Cister. Os Documentos Primitivos ou a identidade
de um Projecto Monástico
Introdução
«Quando, em 1098, alguns
monges da abadia de Molesme, mosteiro situado nas fronteiras da Champanha
e da Borgonha, fundado por um grupo de eremitas em 1075, tomam a iniciativa de deixar o seu mosteiro e partir para uma
outra fundação não o fazem de ânimo leve. A própria data escolhida para tal
efeito é plena de significado. Estava-se a 21 de Março, festa de S. Bento,
que nesse ano coincidia com Domingo de Ramos. Celebrar a Páscoa longe do
mosteiro a que se haviam acostumado e no qual haviam feito profissão de
fidelidade à Regra de S. Bento e
jurado estabilidade exigia não apenas uma ruptura, mas decisões espirituais
profundas. A frente do grupo estava Roberto, abade de Molesme, monge de
diversas experiências monásticas e habituado a acudir a quem solicitava o seu apoio
espiritual. A decisão fora tomada de acordo com o legado pontifício, Hugo, arcebispo de Lião que, para
o efeito, indagou dos reformadores as suas intenções. Tratava-se de optar por
uma vida mais perfeita e sem molestar aqueles que na própria abadia de Molesme
pretendiam continuar o género de vida a que se haviam acomodado.
Não constituía isso um acto impensado nem ele era invulgar nos tempos
que corriam. A própria abadia de Molesme surgira de uma procura de renovação
e o espírito do abade Roberto não podia deixar de inquietar-se com a quebra de
fervor monástico. A saída, porém, exigia motivações e apoios, pois, não havia
muito tempo, os monges que se tinham retirado para outro lugar, Vivicus, tinham sido obrigados a
regressar à origem pelo bispo de Langres, devido a reclamação dos monges molismenses. No entanto, dois nomes
desses monges são reconhecíveis, pois se trata de Alberico e de Estêvão
Harding, e somos levados a pensar que os motivos eram bem profundos e
sentidos.
As razões que esse novo grupo, agora de seis monges, Roberto, Alberico,
Eudes, João, Estêvão, Letaldo e Pedro, apresenta ao arcebispo de Lião pareciam
motivo mais que legítimo à luz da canonística do tempo. O argumento que passa
para os documentos era o de que em Molesme se estava a viver a Regra de uma forma tíbia e negligente, tepide et negligenter, e eles pretendiam
praticar essa mesma Regra de modo estrito.
Se a interpretação de vida negligente não parecia bastar, pelo que a reinterpretação
dos cronistas posteriores não hesita em dramatizar as tensões existentes,
transformando-as em discussões que servem uma narrativa, o propositum era plenamente louvável e estava de acordo com tendências
espirituais do tempo, em que a reforma era tanto mais desejada quanto nela pesavam
factores de espiritualização contra a feudalização da vida monástica e de
reacção contra a intrusão dos poderes civis dentro da Igreja e a sobreposição
dos poderes temporais sobre os espirituais, nomeadamente na questão das
investiduras reclamadas pelo imperador do Sacro Império.

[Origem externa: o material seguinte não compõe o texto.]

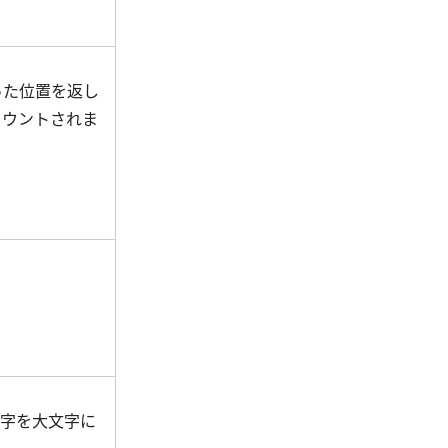
った位置を返し
カウントされま
文字を大文字に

NOTA: Veja-se o texto de Orderico Vital e o de Guilherme
de Malmesbury; não se deixe de ter em conta que a Molesme acodem
espíritos de grande exigência como Bruno, fundador da Cartuxa, e Estêvão
Harding que conhece a prática beneditina de outras abadias, mas procura
integrar a vida de ermita a que depois se dedicou. O próprio bispo de Troyes,
Hugo II de Dampierre, quando um dia passa por Molesme tem de contentar-se
com pão seco. Um dos grandes benfeitores do mosteiro foi Eucles I, duque da
Borgonha, que depois apoiará também Cister. Antes de 1080, os hábitos de vida monástica de Molesme
nada tinham a ver com as facilidades de Cluny. É possível que com os benefícios
recebidos tivesse havido uma transferência insensível para os hábitos desta
observância, com a aceitação de rendas, priorados, etc., prática que Roberto
não terá conseguido evitar, pelo que se refugiou por algum tempo junto dos eremitas
de Auch, ainda que a pretexto de os auxiliar na orientação monástica.
A retirada para o eremus que
uma bula pontifícia de Urbano II consagra algum tempo depois, em enquadramento
que poderia parecer depreciativo, pois se trata de obrigar ao regresso de Roberto,
a quem os monges de Molesme inicialmente haviam dado anuência, mas a
quem agora reclamam em apelo para o papa, argumentando com os prejuízos que
tinham advindo para a comunidade monástica, tal retirada era, a um tempo, simbólica
e real». In Aires Nascimento, Cister, Introdução, tradução e notas, Edições
Colibri, Faculdade de Letras, Lisboa, 1999, ISBN 972-772-032-3.